チッ!おとなしくしてりゃ、つけあがりやがって!!
089
N
その男の手を振り払うと、逆上した男は髪をつかんでくる。
ニナはひるむことなく男を睨み返した。
090
なんだァ、その目つきは!?
091
N
ニナの顎をつかみあげる男。しかしその肩に別の男の手が置かれ、あわてて手を離すことになる。
092
部下
おい。
"赤ん坊"に会いたいってのは、この娘か?
093

あ・・・・・・はい。
094
部下
こちらへどうぞ。
095
ニナ
・・・・・・・・・。
096
部下
・・・こちらへどうぞ?
097
N
後から来た総髪の男に連れられて来たのは、統一感のない調度品が所狭しと置かれた怪しげな部屋だった。
部屋の中央にはウジャトの目の文様をあしらった絨毯が敷かれている。
男はそこを指差す。
098
部下
そこで待ってください。
099
ニナ
え・・・・・・
100
部下
その印の上で立っていてください。
あ、だめだめ・・・その上、そうそう。
101
N
ニナの立ち位置を見届けた男は、部屋の隅にあったレコードをかける。
ニナが一瞬驚くほどの重低音が部屋に響いた。
奥のカーテンの陰からそのリズムに合わせて何者かが出てきた。
102
赤ん坊
んー、知ってますか?この曲。
103
ニナ
・・・・・・・・・。
104
赤ん坊
ロネッツの"ビー・マイ・ベイビー"ですよ。
ニナ・フォルトナーさん。
105
N
入ってきた男はフィンガースナップをしながらクネクネと体を揺らしている。
派手なチェックのブレザーに蝶ネクタイ。

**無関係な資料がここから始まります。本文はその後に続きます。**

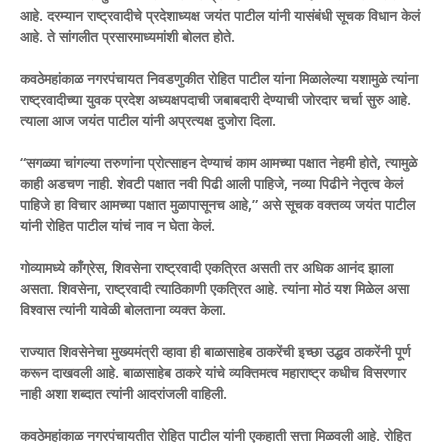
आहे. दरम्यान राष्ट्रवादीचे प्रदेशाध्यक्ष जयंत पाटील यांनी यासंबंधी सूचक विधान केलं
आहे. ते सांगलीत प्रसारमाध्यमांशी बोलत होते.
कवठेमहांकाळ नगरपंचायत निवडणुकीत रोहित पाटील यांना मिळालेल्या यशामुळे त्यांना
राष्ट्रवादीच्या युवक प्रदेश अध्यक्षपदाची जबाबदारी देण्याची जोरदार चर्चा सुरु आहे.
त्याला आज जयंत पाटील यांनी अप्रत्यक्ष दुजोरा दिला.
“सगळ्या चांगल्या तरुणांना प्रोत्साहन देण्याचं काम आमच्या पक्षात नेहमी होते, त्यामुळे
काही अडचण नाही. शेवटी पक्षात नवी पिढी आली पाहिजे, नव्या पिढीने नेतृत्व केलं
पाहिजे हा विचार आमच्या पक्षात मुळापासूनच आहे,” असे सूचक वक्तव्य जयंत पाटील
यांनी रोहित पाटील यांचं नाव न घेता केलं.
गोव्यामध्ये काँग्रेस, शिवसेना राष्ट्रवादी एकत्रित असती तर अधिक आनंद झाला
असता. शिवसेना, राष्ट्रवादी त्याठिकाणी एकत्रित आहे. त्यांना मोठं यश मिळेल असा
विश्वास त्यांनी यावेळी बोलताना व्यक्त केला.
राज्यात शिवसेनेचा मुख्यमंत्री व्हावा ही बाळासाहेब ठाकरेंची इच्छा उद्धव ठाकरेंनी पूर्ण
करून दाखवली आहे. बाळासाहेब ठाकरे यांचे व्यक्तिमत्व महाराष्ट्र कधीच विसरणार
नाही अशा शब्दात त्यांनी आदरांजली वाहिली.
कवठेमहांकाळ नगरपंचायतीत रोहित पाटील यांनी एकहाती सत्ता मिळवली आहे. रोहित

しかしさらに目を引くのは、ニナの胸の辺りまでしかないその身長だった。
106
赤ん坊
なんでも知ってますよ。またの名を、アンナ・リーベルト・・・
でもどれも、本当の名前じゃない。
名前なんて堂でもいいものです。私は"赤ん坊"ですものね。さあ、踊って踊って!
107
ニナ
あなたは、兄の居場所を知ってるって聞いたわ。
108
赤ん坊
ああ、ヨハンか・・・・・・
いい名前だ。
109
ニナ
知っているのね!?
110
赤ん坊
そんなかっこうまでして、お兄さんにあってどうするんですか?
111
N
ニナはバッグから素早く拳銃を取り出し掲げた。
112
ニナ
殺さなきゃいけないの。
113
赤ん坊
おおぅ・・・そんな物騒なもの、ふりまわさないでくださいよ。

大丈夫。ヨハンは必ずあなたに会いに現れますよ。
114
N
容貌とは裏腹に、やはり裏の世界に生きてきた男なのか。全く動じずに踊り続ける"赤ん坊"。
あせる自分とは全く違うペースで流れる世界に、ニナは苛立ちを押えきれずにいた。